Der Referent zeigt uns vier Thesen die er aus dem Aufsatz, „Das Bild als historische Quelle“ von Bruno Fritzsche, aus dem Buch „Vom Bild zum Text“, Hrg. Andreas Volk.

-           These1: „Die Fotografie ist ein Ausschnitt aus der Wirklichkeit, aber niemalsdie Wirklichkeit selbst. ( Und zwar ein Ausschnitt sowohl in räumlicher als auch in zeitlicher Hinsicht.)“

-           These 2: „ Jedes Foto ist immer mit einem Demonstrativpronomen zu lesen und ist deshalb nicht in der Lage, verallgemeinernde Aussagen zu machen.“

-           These 3: „ Bilder vermitteln in erster Linie nicht reale Objekte, sondern Mythen, die sich die Vergangenheit von sich selber macht.“

-           These 4: „ Die Fotografie macht keine Aussage über die historische Wirklichkeit.“

 

Diese Thesen wurden dann diskutiert:

 

Was wäre der Mythos im Bild?

-            Ein Mythos spricht mehrere Leute an.

-            Es ist etwas das für wahr gehalten wird.

Die Mosaikbilder, sind das nicht auch Mythen?

-            Das Bild an sich ist kein Mythus.

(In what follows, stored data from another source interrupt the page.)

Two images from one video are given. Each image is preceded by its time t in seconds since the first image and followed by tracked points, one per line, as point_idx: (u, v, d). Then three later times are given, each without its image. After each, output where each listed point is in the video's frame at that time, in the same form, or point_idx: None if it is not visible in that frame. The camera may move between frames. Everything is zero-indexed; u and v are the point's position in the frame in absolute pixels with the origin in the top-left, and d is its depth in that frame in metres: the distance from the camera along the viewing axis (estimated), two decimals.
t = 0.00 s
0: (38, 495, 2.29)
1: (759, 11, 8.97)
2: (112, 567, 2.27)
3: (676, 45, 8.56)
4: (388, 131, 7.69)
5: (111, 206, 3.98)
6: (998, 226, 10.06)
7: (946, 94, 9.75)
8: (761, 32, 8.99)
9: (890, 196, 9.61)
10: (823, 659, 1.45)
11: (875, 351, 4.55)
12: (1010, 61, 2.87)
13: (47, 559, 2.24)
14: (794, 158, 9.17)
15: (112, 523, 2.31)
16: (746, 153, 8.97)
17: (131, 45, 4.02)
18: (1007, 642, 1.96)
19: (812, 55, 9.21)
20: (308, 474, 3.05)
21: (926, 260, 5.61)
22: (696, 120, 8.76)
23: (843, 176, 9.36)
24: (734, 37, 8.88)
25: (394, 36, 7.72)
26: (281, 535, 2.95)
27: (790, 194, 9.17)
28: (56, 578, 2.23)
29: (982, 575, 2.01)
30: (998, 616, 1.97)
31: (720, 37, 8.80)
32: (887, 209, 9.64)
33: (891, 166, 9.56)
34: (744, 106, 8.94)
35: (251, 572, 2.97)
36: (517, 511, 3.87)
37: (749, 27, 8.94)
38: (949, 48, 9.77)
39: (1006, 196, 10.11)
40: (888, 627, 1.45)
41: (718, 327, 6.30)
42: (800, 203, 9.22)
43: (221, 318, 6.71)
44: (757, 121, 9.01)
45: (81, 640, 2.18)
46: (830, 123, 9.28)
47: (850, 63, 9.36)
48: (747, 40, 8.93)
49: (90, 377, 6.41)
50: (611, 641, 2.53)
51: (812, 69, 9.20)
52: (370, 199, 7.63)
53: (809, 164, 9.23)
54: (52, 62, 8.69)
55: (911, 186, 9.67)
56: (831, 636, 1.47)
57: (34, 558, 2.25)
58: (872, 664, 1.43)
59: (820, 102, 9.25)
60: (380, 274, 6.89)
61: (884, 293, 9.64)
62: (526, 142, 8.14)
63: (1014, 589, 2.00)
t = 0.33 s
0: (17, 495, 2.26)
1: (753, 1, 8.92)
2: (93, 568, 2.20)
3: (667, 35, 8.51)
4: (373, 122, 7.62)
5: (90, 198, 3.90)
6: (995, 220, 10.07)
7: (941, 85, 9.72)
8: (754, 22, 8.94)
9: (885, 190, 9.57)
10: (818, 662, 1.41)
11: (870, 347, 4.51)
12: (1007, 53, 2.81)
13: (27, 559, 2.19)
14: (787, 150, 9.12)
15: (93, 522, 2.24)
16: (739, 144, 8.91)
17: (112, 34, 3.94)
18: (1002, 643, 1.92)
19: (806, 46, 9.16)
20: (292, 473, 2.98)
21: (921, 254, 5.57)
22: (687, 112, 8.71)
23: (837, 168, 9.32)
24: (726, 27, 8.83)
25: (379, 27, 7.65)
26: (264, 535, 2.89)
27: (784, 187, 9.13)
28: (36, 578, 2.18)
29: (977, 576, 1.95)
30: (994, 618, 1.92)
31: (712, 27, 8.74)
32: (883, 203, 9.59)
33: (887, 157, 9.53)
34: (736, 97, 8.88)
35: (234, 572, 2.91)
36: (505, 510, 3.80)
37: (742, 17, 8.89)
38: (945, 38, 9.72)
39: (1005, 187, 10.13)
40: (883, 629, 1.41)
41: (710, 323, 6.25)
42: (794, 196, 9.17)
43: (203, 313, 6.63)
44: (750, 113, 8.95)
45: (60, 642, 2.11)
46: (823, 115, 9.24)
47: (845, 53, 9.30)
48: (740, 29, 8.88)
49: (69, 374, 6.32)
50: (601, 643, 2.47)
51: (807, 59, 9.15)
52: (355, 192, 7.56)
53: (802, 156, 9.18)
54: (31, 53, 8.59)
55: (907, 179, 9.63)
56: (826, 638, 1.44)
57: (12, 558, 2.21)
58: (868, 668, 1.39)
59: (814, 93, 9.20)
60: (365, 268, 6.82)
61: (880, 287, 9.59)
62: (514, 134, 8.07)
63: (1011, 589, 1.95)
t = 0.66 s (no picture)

-           Das Bild ist eine Information und sollte sachlich angeschaut werden, wir aber wenden Informationen die wir im Kopf haben um das Bild noch eine zusätzliche Bedeutung zu geben.

-            Wir brauchen einen Zusatztext um das Bild eine Bedeutung zu geben.

 

Es braucht ein Mosaikbild. Wir entscheiden welche Steine in das unsere passen.

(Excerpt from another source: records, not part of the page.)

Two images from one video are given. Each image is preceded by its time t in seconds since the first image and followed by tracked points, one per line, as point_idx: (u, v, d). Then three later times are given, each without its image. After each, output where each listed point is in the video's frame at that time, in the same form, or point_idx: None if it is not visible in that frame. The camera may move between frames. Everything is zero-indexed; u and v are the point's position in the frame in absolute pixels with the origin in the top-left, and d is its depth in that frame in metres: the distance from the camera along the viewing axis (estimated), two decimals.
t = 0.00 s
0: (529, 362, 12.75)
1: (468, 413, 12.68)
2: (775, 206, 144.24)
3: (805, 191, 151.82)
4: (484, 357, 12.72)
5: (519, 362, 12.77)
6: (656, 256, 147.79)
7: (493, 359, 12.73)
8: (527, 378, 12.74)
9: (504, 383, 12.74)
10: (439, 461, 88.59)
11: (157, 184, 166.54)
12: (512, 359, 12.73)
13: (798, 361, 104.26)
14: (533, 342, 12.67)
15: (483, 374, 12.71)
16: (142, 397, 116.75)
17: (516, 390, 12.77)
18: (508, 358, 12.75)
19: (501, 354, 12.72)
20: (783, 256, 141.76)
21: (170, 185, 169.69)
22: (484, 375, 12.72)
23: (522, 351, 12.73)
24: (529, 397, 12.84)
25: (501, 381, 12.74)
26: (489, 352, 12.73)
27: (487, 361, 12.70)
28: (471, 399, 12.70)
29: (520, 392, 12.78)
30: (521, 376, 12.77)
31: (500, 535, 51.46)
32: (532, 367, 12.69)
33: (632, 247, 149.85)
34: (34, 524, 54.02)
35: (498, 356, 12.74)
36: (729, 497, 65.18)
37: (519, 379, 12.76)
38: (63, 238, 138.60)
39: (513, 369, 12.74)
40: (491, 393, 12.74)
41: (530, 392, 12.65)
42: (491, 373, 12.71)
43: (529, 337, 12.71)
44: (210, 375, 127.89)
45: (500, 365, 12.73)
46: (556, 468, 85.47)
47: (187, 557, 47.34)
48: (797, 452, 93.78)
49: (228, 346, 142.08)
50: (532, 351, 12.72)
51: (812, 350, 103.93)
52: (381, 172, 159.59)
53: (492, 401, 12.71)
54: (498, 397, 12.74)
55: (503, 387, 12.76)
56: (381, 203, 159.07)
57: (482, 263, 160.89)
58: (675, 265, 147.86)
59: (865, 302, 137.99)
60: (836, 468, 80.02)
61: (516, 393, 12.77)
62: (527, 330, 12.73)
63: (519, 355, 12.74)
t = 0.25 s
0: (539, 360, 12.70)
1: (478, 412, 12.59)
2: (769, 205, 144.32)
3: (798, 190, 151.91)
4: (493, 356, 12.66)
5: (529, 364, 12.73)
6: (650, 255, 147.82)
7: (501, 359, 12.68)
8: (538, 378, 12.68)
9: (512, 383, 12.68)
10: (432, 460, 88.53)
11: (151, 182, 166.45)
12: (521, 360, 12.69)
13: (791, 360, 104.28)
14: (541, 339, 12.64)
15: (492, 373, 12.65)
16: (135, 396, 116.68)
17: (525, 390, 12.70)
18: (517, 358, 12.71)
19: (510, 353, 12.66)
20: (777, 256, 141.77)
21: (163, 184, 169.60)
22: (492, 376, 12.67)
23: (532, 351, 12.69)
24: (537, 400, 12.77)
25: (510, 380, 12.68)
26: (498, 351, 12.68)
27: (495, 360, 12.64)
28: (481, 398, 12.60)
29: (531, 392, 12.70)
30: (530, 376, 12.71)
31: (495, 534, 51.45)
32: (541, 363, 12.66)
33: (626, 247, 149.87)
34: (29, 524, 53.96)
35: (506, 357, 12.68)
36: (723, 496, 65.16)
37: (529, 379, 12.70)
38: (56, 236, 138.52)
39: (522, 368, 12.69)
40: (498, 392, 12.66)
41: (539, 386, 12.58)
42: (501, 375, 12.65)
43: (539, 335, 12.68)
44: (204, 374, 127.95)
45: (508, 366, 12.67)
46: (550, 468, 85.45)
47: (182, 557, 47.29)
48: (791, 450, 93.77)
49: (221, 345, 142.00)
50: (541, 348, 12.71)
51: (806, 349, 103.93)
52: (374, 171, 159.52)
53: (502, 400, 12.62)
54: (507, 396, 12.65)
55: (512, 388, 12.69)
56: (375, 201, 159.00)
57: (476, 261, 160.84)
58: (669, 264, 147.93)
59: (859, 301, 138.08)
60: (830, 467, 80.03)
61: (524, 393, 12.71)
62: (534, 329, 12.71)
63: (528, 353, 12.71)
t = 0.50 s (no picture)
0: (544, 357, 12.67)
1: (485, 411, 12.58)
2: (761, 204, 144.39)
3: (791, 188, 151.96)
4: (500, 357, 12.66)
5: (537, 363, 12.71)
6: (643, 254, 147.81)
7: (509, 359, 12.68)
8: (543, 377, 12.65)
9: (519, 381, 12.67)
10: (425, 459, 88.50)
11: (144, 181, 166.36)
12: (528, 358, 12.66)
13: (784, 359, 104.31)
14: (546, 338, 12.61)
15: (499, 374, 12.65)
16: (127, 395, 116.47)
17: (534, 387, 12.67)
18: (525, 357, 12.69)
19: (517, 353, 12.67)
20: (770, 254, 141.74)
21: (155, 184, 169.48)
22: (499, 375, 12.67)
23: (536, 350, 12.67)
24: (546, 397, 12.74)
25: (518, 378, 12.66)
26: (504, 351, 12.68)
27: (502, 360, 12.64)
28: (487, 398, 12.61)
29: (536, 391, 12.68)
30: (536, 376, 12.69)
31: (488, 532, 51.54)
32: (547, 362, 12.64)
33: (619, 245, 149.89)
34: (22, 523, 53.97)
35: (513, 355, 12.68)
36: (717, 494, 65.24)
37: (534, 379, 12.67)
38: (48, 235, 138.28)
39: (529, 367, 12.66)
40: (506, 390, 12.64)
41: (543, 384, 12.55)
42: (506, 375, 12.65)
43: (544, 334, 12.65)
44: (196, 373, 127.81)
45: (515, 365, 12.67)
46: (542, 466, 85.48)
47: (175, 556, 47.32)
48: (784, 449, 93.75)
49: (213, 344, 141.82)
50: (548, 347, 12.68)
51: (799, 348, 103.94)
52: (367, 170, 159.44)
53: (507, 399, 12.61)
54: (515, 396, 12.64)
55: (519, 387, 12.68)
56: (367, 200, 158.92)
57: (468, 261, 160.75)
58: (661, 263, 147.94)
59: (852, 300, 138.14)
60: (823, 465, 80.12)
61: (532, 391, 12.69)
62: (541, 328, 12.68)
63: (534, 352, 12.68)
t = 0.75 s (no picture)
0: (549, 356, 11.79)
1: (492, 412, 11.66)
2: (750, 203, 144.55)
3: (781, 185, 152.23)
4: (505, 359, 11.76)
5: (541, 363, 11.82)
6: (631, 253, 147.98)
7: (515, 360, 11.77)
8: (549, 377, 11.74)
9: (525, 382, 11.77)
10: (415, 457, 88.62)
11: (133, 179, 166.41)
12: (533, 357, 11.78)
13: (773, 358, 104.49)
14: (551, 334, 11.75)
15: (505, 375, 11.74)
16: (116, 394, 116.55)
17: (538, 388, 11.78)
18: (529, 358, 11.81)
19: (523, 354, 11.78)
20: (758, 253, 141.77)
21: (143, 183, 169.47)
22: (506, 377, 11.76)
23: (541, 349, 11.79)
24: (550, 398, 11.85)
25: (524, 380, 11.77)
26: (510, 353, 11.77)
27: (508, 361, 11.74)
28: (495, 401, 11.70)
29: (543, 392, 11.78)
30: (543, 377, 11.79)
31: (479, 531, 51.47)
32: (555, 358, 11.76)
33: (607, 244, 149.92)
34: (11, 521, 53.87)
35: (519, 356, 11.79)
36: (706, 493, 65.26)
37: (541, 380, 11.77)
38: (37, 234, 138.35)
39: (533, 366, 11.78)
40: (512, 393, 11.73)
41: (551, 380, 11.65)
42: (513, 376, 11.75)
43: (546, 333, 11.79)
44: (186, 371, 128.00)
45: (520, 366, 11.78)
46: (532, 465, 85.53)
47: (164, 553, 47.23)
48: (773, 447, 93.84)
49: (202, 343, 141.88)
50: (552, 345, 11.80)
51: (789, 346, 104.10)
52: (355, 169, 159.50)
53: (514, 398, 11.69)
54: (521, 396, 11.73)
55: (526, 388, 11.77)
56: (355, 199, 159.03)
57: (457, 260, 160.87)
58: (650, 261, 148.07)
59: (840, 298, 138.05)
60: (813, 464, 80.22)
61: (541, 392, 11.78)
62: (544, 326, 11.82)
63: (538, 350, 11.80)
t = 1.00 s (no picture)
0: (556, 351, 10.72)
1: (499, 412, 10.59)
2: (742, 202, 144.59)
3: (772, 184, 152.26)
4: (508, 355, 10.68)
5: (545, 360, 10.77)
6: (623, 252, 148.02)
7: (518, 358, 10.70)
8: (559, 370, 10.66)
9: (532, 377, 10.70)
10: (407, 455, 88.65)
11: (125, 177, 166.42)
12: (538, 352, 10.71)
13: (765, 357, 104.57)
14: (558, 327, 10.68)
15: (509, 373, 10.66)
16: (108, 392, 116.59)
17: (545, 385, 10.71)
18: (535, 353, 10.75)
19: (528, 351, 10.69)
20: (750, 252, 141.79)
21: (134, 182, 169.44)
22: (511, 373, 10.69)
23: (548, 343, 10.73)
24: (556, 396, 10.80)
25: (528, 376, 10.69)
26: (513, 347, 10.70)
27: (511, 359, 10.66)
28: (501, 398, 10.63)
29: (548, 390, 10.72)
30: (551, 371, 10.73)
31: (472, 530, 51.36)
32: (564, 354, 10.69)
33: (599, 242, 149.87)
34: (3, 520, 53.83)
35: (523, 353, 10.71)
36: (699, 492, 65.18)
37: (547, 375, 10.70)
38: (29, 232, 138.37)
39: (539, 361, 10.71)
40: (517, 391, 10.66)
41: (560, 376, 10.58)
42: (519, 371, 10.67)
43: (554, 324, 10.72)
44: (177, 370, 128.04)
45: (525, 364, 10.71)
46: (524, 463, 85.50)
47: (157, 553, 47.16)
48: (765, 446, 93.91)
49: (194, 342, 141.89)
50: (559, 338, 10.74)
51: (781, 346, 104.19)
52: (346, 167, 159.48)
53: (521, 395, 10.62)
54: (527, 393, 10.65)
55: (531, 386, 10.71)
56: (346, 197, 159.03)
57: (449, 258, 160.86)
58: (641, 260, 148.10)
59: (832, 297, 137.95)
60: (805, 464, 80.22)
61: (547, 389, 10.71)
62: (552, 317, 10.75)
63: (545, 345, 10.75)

Wir sollten Kompromisse eingehen, um unser Mosaikbild so wahrheitsgetreu wie möglich zu gestalten, zum Beispiel im Krieg. Wer ist schuld?

Es ist gefährlich zu entscheiden was richtig und was falsch ist.

Bei Erinnerungen kann man nicht sagen sie sei richtig oder falsch.

 

Ein Beispiel:

Was wäre eine Aussage zu einer geschichtlichen Wirklichkeit?

-            Wenn man aus einen Bild lesen kann, was wirklich passiert.

Frau Brändli fragt, was ein wahres Bild wäre.

-           Etwas was man nicht erreichen kann, denn die Steine die man für das vollständige Bild braucht in eine unendliche Zahl gehen würden.

-           Das wäre etwas parawissenschaftliches. Es müsste ein Bild sein, dass alles erfasst.

-            Es müsste aus der Perspektive von abertausenden von Menschen bestehen.

-            Der Wahrheit kann man sich nur nähern aber nicht erreichen.

Das Ideale Bild gäbe es, wenn jeder Mensch dasselbe denken würde wenn er ein Bild anschaut.

 

Das Bild von Vietnam ist nicht fertig, es wird immer daran gearbeitet.

 

Schlusswort:

Unsere Referenten hoffen uns, mit ihren Referat, ein weiteres Mosaiksteinchen gegeben zu haben.

            Man soll die Bilder, die zwischen den Bildern sind, nicht vergessen.

Es war ihnen wichtig zu zeigen, dass man Photos kritisch betrachten soll, denn wir werden jeden Tag damit konfrontiert.

Sibylle Brändli sagt noch zum Abschluss, dass wir Bilder anhand von Konventionen sehen. Man sollte Nachdenken wie man zu einer Meinung kommt. Ist es ein Bild oder eine Konvention?

 

 

4. Kommentar

 

Dass das Referat auf einer aktiven Diskussionsrunde basierte, fand ich eine gute Ausgangssituation. Trotz der Schwierigkeit in einer Diskussion beim Thema zu bleiben und gleichzeitig weiter zu kommen, haben sich die Referenten gut geschlagen. Inhaltlich wurden alle Aspekte berücksichtigt und gut aufbereitet. Gegen Schluss der Diskussion fielen Begriffe wie „Parawissenschaft“, die meiner Meinung nach eine leichte Abschweifung vom Themas waren. Das eigentliche Thema „Vietnam“ wurde gegen Ende der Diskussion vernachlässigt. Dennoch bin ich froh auf die Täuschungen und die Beeinflussung durch Bilder aufmerksam gemacht worden zu sein.

Das Beispiel des Mosaikbildes hat den Kern dieser Problematik getroffen.